The sting of those original feelings was first dulled, then numbed, then neutralised
It’s worth a shot, surely, if only because the soundtracks to our sadness are frequently songs we used to adore. It’s rare that you pick a potential first dance number that you weren’t keen on to begin with, earmark something as “our song” that you secretly hate, or say your first “I love you”s while something genuinely awful blares out in the background.

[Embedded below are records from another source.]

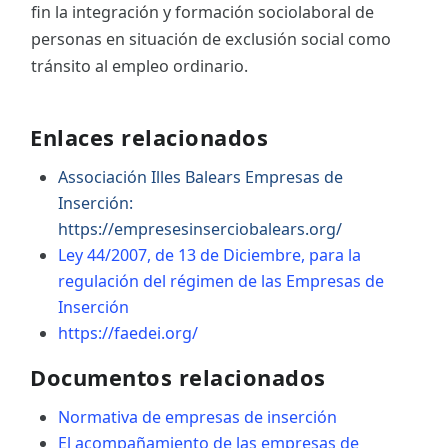
fin la integración y formación sociolaboral de
personas en situación de exclusión social como
tránsito al empleo ordinario.
Enlaces relacionados
Associación Illes Balears Empresas de
Inserción:
https://empresesinserciobalears.org/
Ley 44/2007, de 13 de Diciembre, para la
regulación del régimen de las Empresas de
Inserción
https://faedei.org/
Documentos relacionados
Normativa de empresas de inserción
El acompañamiento de las empresas de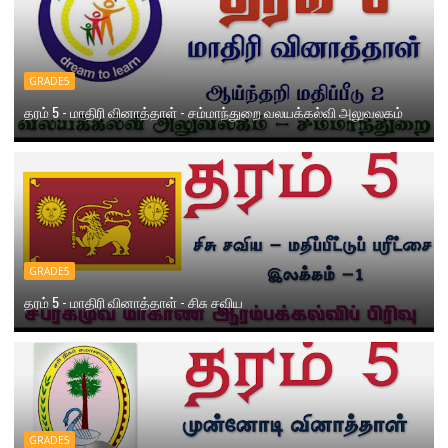
GRADE5
தரம் 5 - மாதிரி வினாத்தாள் - சம்மாந்துறை வலயக்கல்வி அலுவலகம்
GRADE5
தரம் 5 - மாதிரி வினாத்தாள் - சிசு சவிய
GRADE5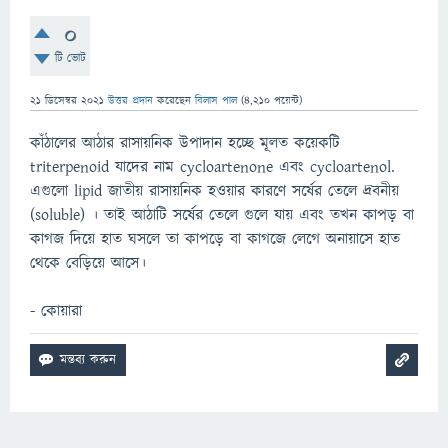
0
টি ভোট
21 ডিসেম্বর 2021
উত্তর প্রদান
করেছেন
বিলাস পাল
(
4,210
পয়েন্ট)
কাঁঠালের আঠার রাসায়নিক উপাদান হচ্ছে মূলত কয়েকটি
triterpenoid যাদের নাম cycloartenone এবং cycloartenol.
এগুলো lipid জাতীয় রাসায়নিক হওয়ার কারণে সর্ষের তেলে দ্রবনীয়
(soluble) । তাই আঠাটি সর্ষের তেলে গুলে যায় এবং তখন কাপড় বা
কাগজ দিয়ে হাত ঘসলে তা কাপড়ে বা কাগজে লেগে অনায়াসে হাত
থেকে বেড়িয়ে আসে।
- কোয়ারা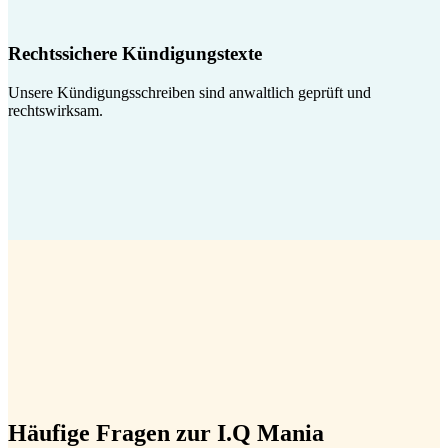
Rechtssichere Kündigungstexte
Unsere Kündigungsschreiben sind anwaltlich geprüft und
rechtswirksam.
Häufige Fragen zur I.Q Mania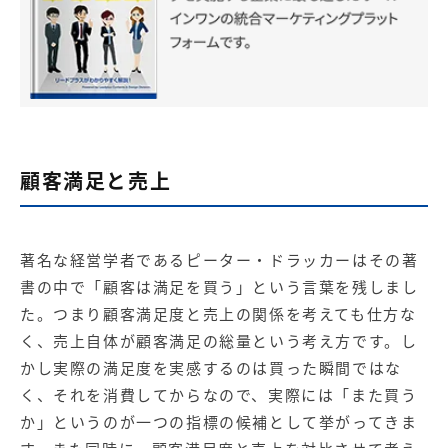
顧客満足と売上
著名な経営学者であるピーター・ドラッカーはその著
書の中で「顧客は満足を買う」という言葉を残しまし
た。つまり顧客満足度と売上の関係を考えても仕方な
く、売上自体が顧客満足の総量という考え方です。し
かし実際の満足度を実感するのは買った瞬間ではな
く、それを消費してからなので、実際には「また買う
か」というのが一つの指標の候補として挙がってきま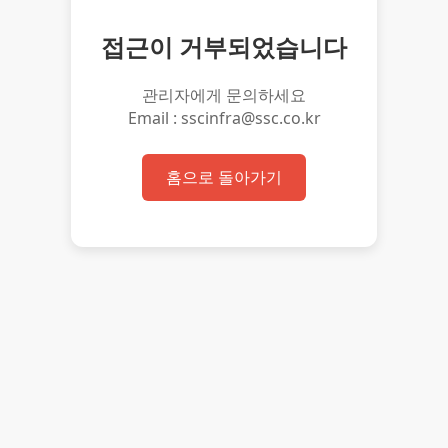
접근이 거부되었습니다
관리자에게 문의하세요
Email : sscinfra@ssc.co.kr
홈으로 돌아가기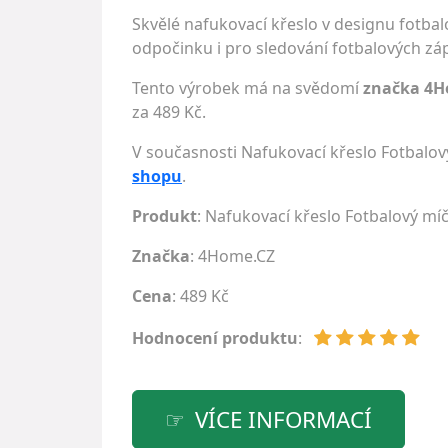
Skvělé nafukovací křeslo v designu fotba
odpočinku i pro sledování fotbalových zápa
Tento výrobek má na svědomí
značka 4H
za 489 Kč.
V současnosti Nafukovací křeslo Fotbalo
shopu
.
Produkt
: Nafukovací křeslo Fotbalový mí
Značka
:
4Home.CZ
Cena
: 489 Kč
Hodnocení produktu
:
VÍCE INFORMACÍ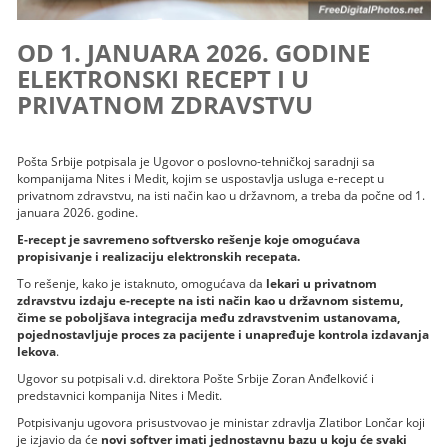
OD 1. JANUARA 2026. GODINE
ELEKTRONSKI RECEPT I U
PRIVATNOM ZDRAVSTVU
Pošta Srbije potpisala je Ugovor o poslovno-tehničkoj saradnji sa
kompanijama Nites i Medit, kojim se uspostavlja usluga e-recept u
privatnom zdravstvu, na isti način kao u državnom, a treba da počne od 1.
januara 2026. godine.
E-recept je savremeno softversko rešenje koje omogućava
propisivanje i realizaciju elektronskih recepata.
To rešenje, kako je istaknuto, omogućava da
lekari u privatnom
zdravstvu izdaju e-recepte na isti način kao u državnom sistemu,
čime se poboljšava integracija među zdravstvenim ustanovama,
pojednostavljuje proces za pacijente i unapređuje kontrola izdavanja
lekova
.
Ugovor su potpisali v.d. direktora Pošte Srbije Zoran Anđelković i
predstavnici kompanija Nites i Medit.
Potpisivanju ugovora prisustvovao je ministar zdravlja Zlatibor Lončar koji
je izjavio da će
novi softver imati jednostavnu bazu u koju će svaki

I recently reclaimed a previously loved album that I’d listened to while falling for someone who, as it turned out, hadn’t been falling for me. I’d spent years dodging those songs, afraid to stir up old feelings, but when a track played at random on Spotify I resisted the usual urge to fast-forward. Headphones on, I opted to go back to the start and listen, intentionally and attentively, to the entire record. I stomped to the beach, a place that unfailingly makes me happy, and made a point of really noticing how handsome the scene was: dazzling shards of sun slipping between cartoonish clouds, adding a touch of drama as they caught the churning waves of a turbulent sea.
When I got to the end, I played the whole thing again. And again. And again. I let the emotions come, but I also let them go; that music didn’t need to remain surgically attached to the ghosts of longing and rejection. The sting of those original feelings was first dulled, then numbed, then neutralised. Over the following months, any negative associations became almost entirely replaced by fresh sonic ties as I carefully layered positive memories on top, one after the other. There is nothing painful lurking in those blameless bars any more.
Yes, music is powerful stuff. But we are powerful, too: powerful enough to stop swerving our suffering, shake off that Pavlovian response, and even teach an old dog new tricks.